My 2025 has been significantly worse than my 2024 and an almost entirely different realm of issues than I faced prior to that. As I compare, 2022 and 2023 were entirely different worlds than my 2025. I thought I was pretty sick then but improving my inflammatory markers has nuked my HRV & stamina.

I’m back to the bleak bottom quartile biometrics I had when I was first diagnosed with my complex chronic inflammatory diseases case.

I fear I never recovered from my two Covid cases including the one which eventually turned into a brutal pneumonia.

The stress of a permanently lowered baseline of biometrics makes me feel despair even as I have new tools at my disposal to mitigate them.

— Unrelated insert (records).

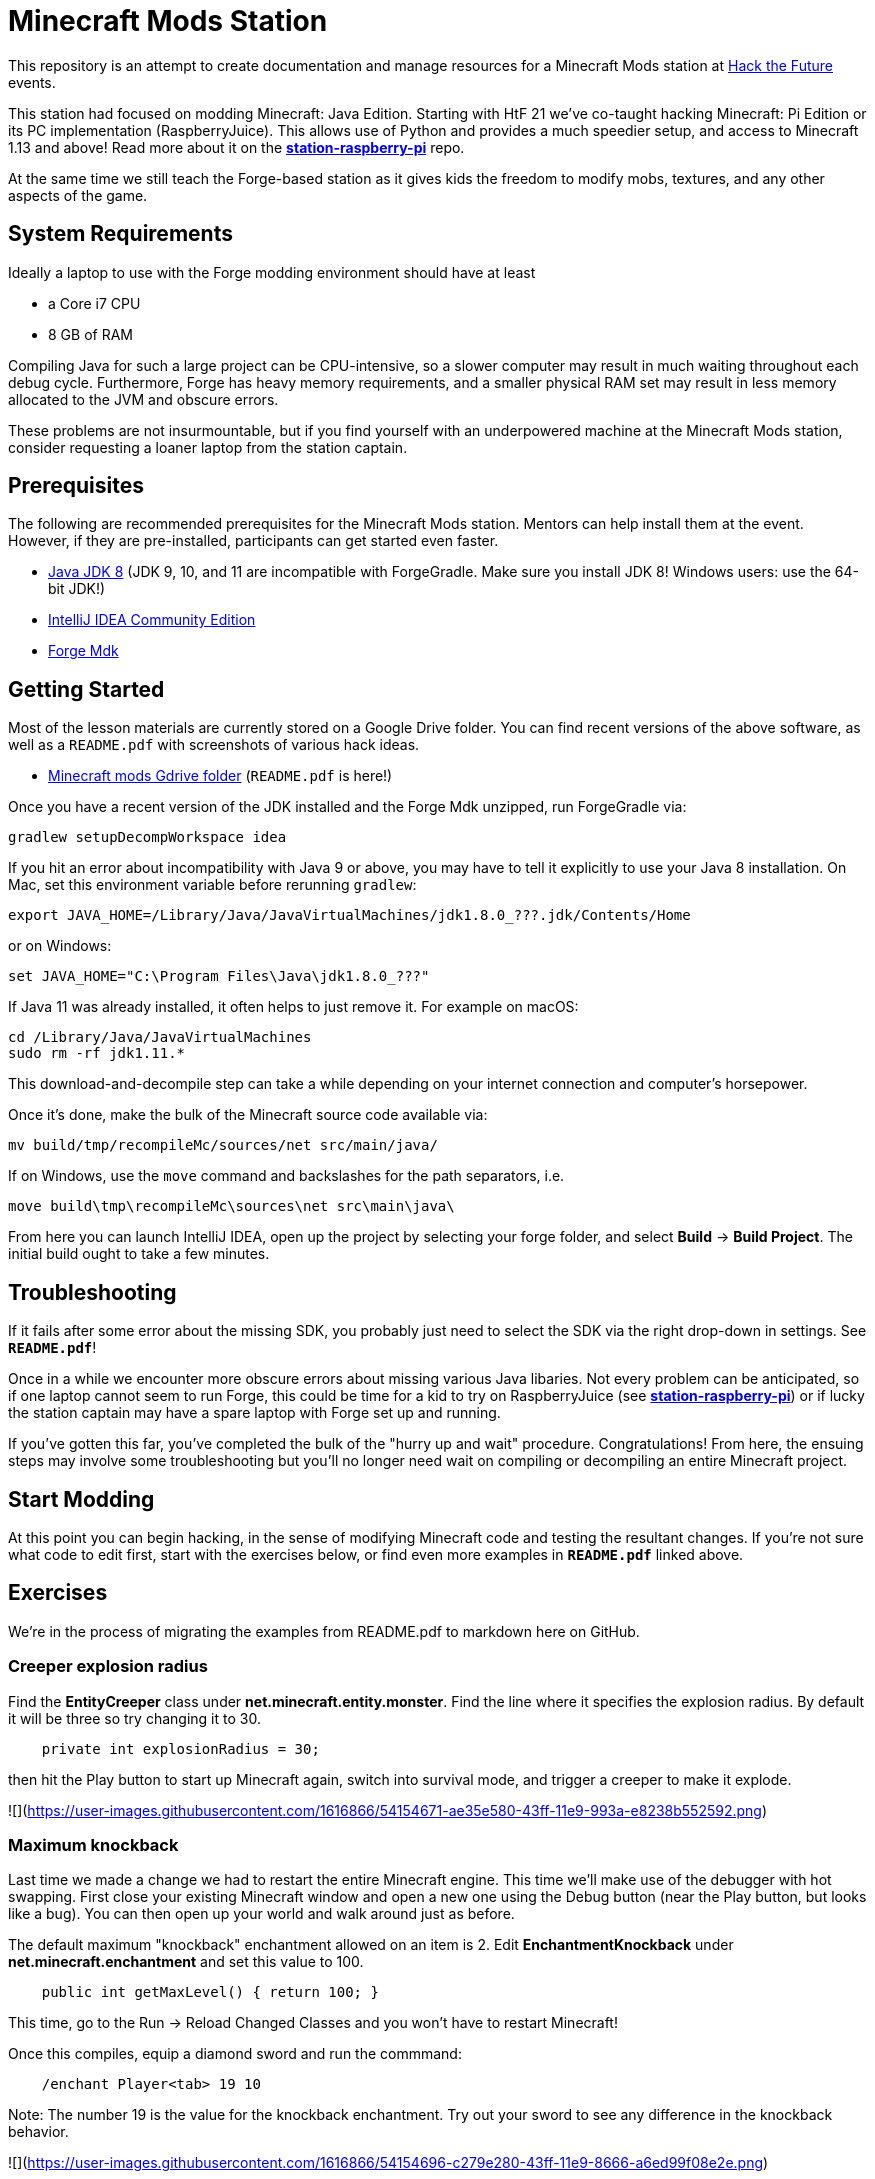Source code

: = Minecraft Mods Station

This repository is an attempt to create documentation and
manage resources for a Minecraft Mods station at
http://hackthefuture.org[Hack the Future] events.

This station had focused on modding Minecraft: Java Edition.
Starting with HtF 21 we've co-taught hacking Minecraft: Pi
Edition or its PC implementation (RaspberryJuice). This
allows use of Python and provides a much speedier setup,
and access to Minecraft 1.13 and above!
Read more about it on the
https://github.com/hackthefuture/station-raspberry-pi[**station-raspberry-pi**]
repo.

At the same time we still teach the Forge-based station
as it gives kids the freedom to modify mobs, textures,
and any other aspects of the game.

== System Requirements

Ideally a laptop to use with the Forge modding environment
should have at least

* a Core i7 CPU
* 8 GB of RAM

Compiling Java for such a large project can be CPU-intensive,
so a slower computer may result in much waiting throughout
each debug cycle. Furthermore, Forge has heavy memory
requirements, and a smaller physical RAM set may result
in less memory allocated to the JVM and obscure errors.

These problems are not insurmountable, but if you find
yourself with an underpowered machine at the Minecraft Mods
station, consider requesting a loaner laptop from the station
captain.

== Prerequisites

The following are recommended prerequisites for the Minecraft
Mods station. Mentors can help install them at the event.
However, if they are pre-installed, participants can get
started even faster.

* http://www.oracle.com/technetwork/java/javase/downloads/index.html[Java JDK 8] (JDK 9, 10, and 11 are incompatible with ForgeGradle. Make sure you install JDK 8! Windows users: use the 64-bit JDK!)
* https://www.jetbrains.com/idea/download/[IntelliJ IDEA Community Edition]
* https://files.minecraftforge.net/[Forge Mdk]

== Getting Started

Most of the lesson materials are currently stored on a Google
Drive folder. You can find recent versions of the above software,
as well as a `README.pdf` with screenshots of various hack ideas.

* https://drive.google.com/drive/u/0/folders/0B3nL9cUsSr8-UmFYa19FVjFHQTA[Minecraft mods Gdrive folder] (`README.pdf` is here!)

Once you have a recent version of the JDK installed and the
Forge Mdk unzipped, run ForgeGradle via:

 gradlew setupDecompWorkspace idea

If you hit an error about incompatibility with Java 9 or above, you may
have to tell it explicitly to use your Java 8 installation. On Mac,
set this environment variable before rerunning `gradlew`:

 export JAVA_HOME=/Library/Java/JavaVirtualMachines/jdk1.8.0_???.jdk/Contents/Home

or on Windows:

 set JAVA_HOME="C:\Program Files\Java\jdk1.8.0_???"

If Java 11 was already installed, it often helps to just remove it. For example on macOS:

  cd /Library/Java/JavaVirtualMachines
  sudo rm -rf jdk1.11.*

This download-and-decompile step can take a while depending on
your internet connection and computer's horsepower.

Once it's done, make the bulk of the Minecraft source code available via:

 mv build/tmp/recompileMc/sources/net src/main/java/

If on Windows, use the `move` command and backslashes for the
path separators, i.e.

 move build\tmp\recompileMc\sources\net src\main\java\

From here you can launch IntelliJ IDEA, open up the project by
selecting your forge folder, and select *Build* ->
*Build Project*. The initial build ought to take a few minutes.

== Troubleshooting

If it fails after some error about the missing SDK, you probably
just need to select the SDK via the right drop-down in settings. See *`README.pdf`*!

Once in a while we encounter more obscure errors about missing
various Java libaries. Not every problem can be anticipated, so
if one laptop cannot seem to run Forge, this could be time for
a kid to try on RaspberryJuice (see https://github.com/hackthefuture/station-raspberry-pi[**station-raspberry-pi**])
or if lucky the station captain may have a spare laptop with
Forge set up and running.

If you've gotten this far, you've completed the bulk of the
"hurry up and wait" procedure. Congratulations! From here, the
ensuing steps may involve some troubleshooting but you'll no
longer need wait on compiling or decompiling an entire Minecraft
project.

== Start Modding

At this point you can begin hacking, in the sense of modifying
Minecraft code and testing the resultant changes.
If you're not sure what code to edit first, start with the
exercises below, or find even more examples in
*`README.pdf`* linked above.

== Exercises

We're in the process of migrating the examples from README.pdf to
markdown here on GitHub.

=== Creeper explosion radius

Find the **EntityCreeper** class under **net.minecraft.entity.monster**. Find the line where it specifies the explosion
radius. By default it will be three so try changing it to 30.

```java
    private int explosionRadius = 30;
```

then hit the Play button to start up Minecraft again, switch into survival mode, and trigger a creeper to make it explode.

![](https://user-images.githubusercontent.com/1616866/54154671-ae35e580-43ff-11e9-993a-e8238b552592.png)

=== Maximum knockback

Last time we made a change we had to restart the entire Minecraft engine. This time we'll make
use of the debugger with hot swapping. First close your existing Minecraft window and open
a new one using the Debug button (near the Play button, but looks like a bug). You can then open
up your world and walk around just as before.

The default maximum "knockback" enchantment allowed on an item is 2. Edit **EnchantmentKnockback** under
**net.minecraft.enchantment** and set this value to 100.

```java
    public int getMaxLevel() { return 100; }
```

This time, go to the Run -> Reload Changed Classes and you won't have to restart Minecraft!

Once this compiles, equip a diamond sword and run the commmand:
```
    /enchant Player<tab> 19 10
```

Note: The number 19 is the value for the knockback enchantment. Try out your sword to see any
difference in the knockback behavior.

![](https://user-images.githubusercontent.com/1616866/54154696-c279e280-43ff-11e9-8666-a6ed99f08e2e.png)

![](https://user-images.githubusercontent.com/1616866/54154700-c60d6980-43ff-11e9-80dd-07dd20432045.png)

===Chat items

This and other exercises are still in the original `*README.pdf*`. Open that up for more.

== Links

Arun Gupta has written a README called
https://github.com/devoxx4kids/materials/blob/master/workshops/minecraft/readme-forge.asciidoc[Minecraft Modding using Forge]
for his devoxx4kids workshop.

Bob Freitas has written an
http://www.lopakalogic.com/articles/minecraft-articles/minecraft-mods-forge/[advanced tutorial for creating tools and weapons out of a new material, Red Diamond].

These tutorials have been used at past HtF events and may reference
Eclipse (another IDE) or older versions of Forge. With the help
of your mentors, however, these lessons can be readily adapted
to our modern environment.

== AsciiDoc Format

This README is in the
http://asciidoctor.org/docs/asciidoc-syntax-quick-reference/[AsciiDoc Syntax].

Will my whole life be dedicated to the care and feeding of my broken body? Is that something I can live for instead of simply living with?

I just don’t know how much effort will be put into managing this new baseline and what the effort to reward ratio looks.

Is there a Pareto principle I can apply to permanent disability which I can, and maybe even should, emotionally accept? Or do I soldier on hoping that my middle aged body may repair itself if I do absolutely everything right? And what am I doing all of that for?

It just seems as if no matter the time management, advanced medical care, constant research and daily effort I only get worse. I’ve been under a scalpel three times this year.

Each time I think I have found a new drug or treatment modality I am quickly slapped with second order side effects. And then those side effects have new side effects as I treat them.

It’s the pimp my ride recursion of biohacking, but instead of liking a thing and adding it to my car, I’m adding more and more mitigation measures to manage the results of the biohacking.

Pimp my biohacking

Now I have a new load of emotional stress and grief weighing on me as father died this weekend. I don’t even know what that process will look like, especially given the challenging modern family situation I have.

Any positive aspects of my year (passing the right to compute bill into law, progress in my startup portfolio) seems pale in contrast to emergency surgery, slow burdensome recovery and the arrival of mortality. I’m only at the halfway point of life (and a little bit past that for the year) and I feel done in completely.